Provided text:
"""

I Have Located a Town ...
/Depicted in an anonymous plan of timber and land quality, having been misled by a stupid error on the map!
One of my favorite objects in the Mapping Maine exhibition is an untitled, undated plan of an unidentified town, presumably in Maine:
It is tatty and worn, but it is wonderful because it shows the assessment of timber and land quality by the early proprietors. Here’s the legend, followed by a detail of the central portion. (Go look at the plan on the OML website to see more; click on any of these images).
But where is it? Is it even in Maine???
When OML acquired this plan in 2019, it was part of a batch of materials with ties to the map maker and frontier entrepreneur, Moses Greenleaf, so we presumed that it showed a part of Maine, like all the other materials. I initially focused on the names of the three lakes: “Sunday Pond,” the largest in the middle of the town (see above detail); Marshall’s Pond, just downstream of Sunday Pond; and, down in the lower-left corner, “Pleasant Pond.” None of these names has persisted into the present, it would seem, so that was a bust. With plenty of other things to be done, I put the question aside and decided to treat the plan as a generic example.
This morning, though, as I was pulling together the last elements of the talk I’m giving this afternoon, I decided to give it another try. The reason was that I realized—I’m rather ashamed to admit—that there are actually location indicators on the map. I was so fixated on the indication of hard woods and swamps, etc., that I missed them. In the top-right corner of the map, although not at the very corner:
This reads, “Cedar” corrected in a later hand to “Spruce marked NE C T No. 1 - 6 R SW[?] 1795” and then a circle with a horizontal line, which is the blaze mark. Then, “Cedar R12 No.7 <blaze> BM 1806” and “PH 1797 <blaze> Cedar”.
Then, in the top-left corner, in the actual corner:
“NW. C.T. No.1 R6 | R1 No.8 B.M. <blaze>”

"""

Data extract:
"""

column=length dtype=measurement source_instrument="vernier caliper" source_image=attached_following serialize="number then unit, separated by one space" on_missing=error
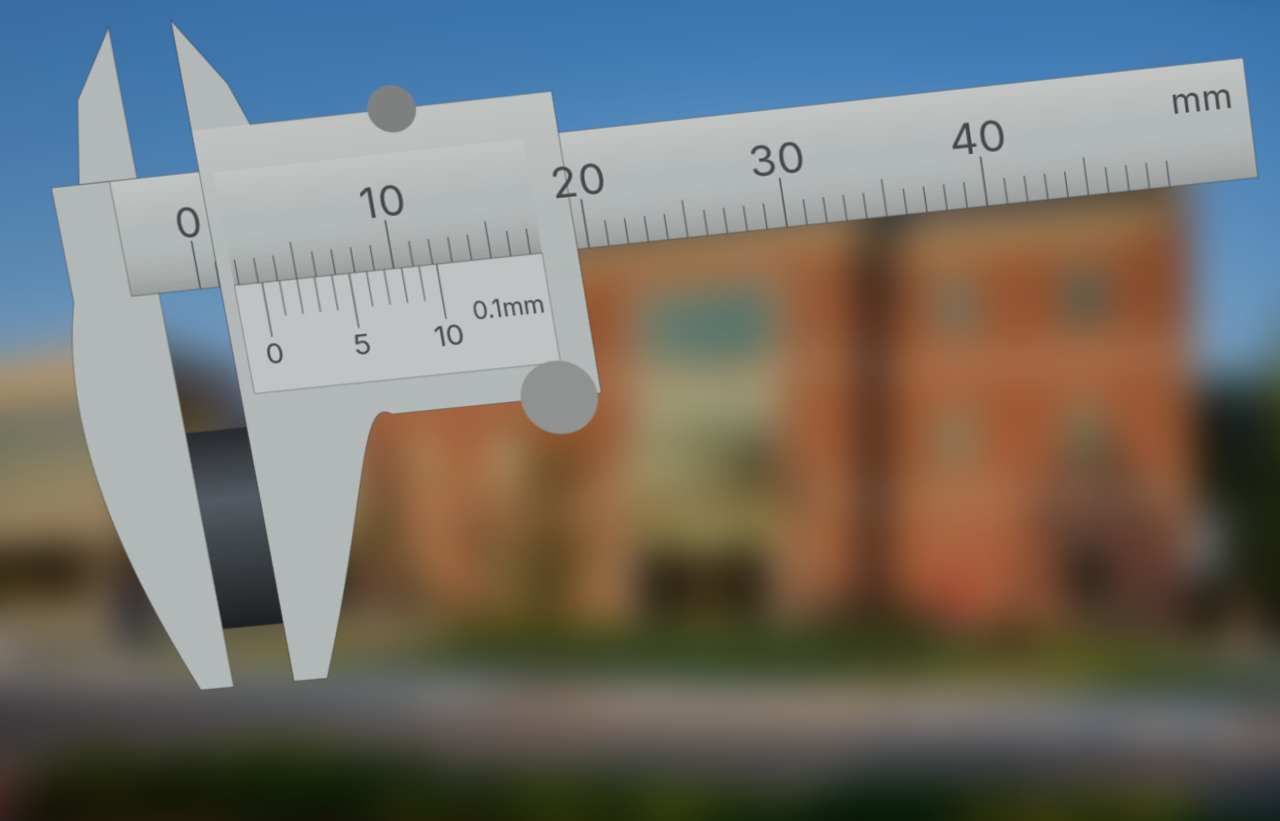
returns 3.2 mm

"""

Work task A:
According to the blog post, what is the name of the largest pond, in the middle of the town on the plan?
Work task B:
Copy the passage of the blog post word for word, starting with "One of my favorite" and going on through "of these images).".

Response A:
Sunday Pond

Response B:
One of my favorite objects in the Mapping Maine exhibition is an untitled, undated plan of an unidentified town, presumably in Maine:
It is tatty and worn, but it is wonderful because it shows the assessment of timber and land quality by the early proprietors. Here’s the legend, followed by a detail of the central portion. (Go look at the plan on the OML website to see more; click on any of these images).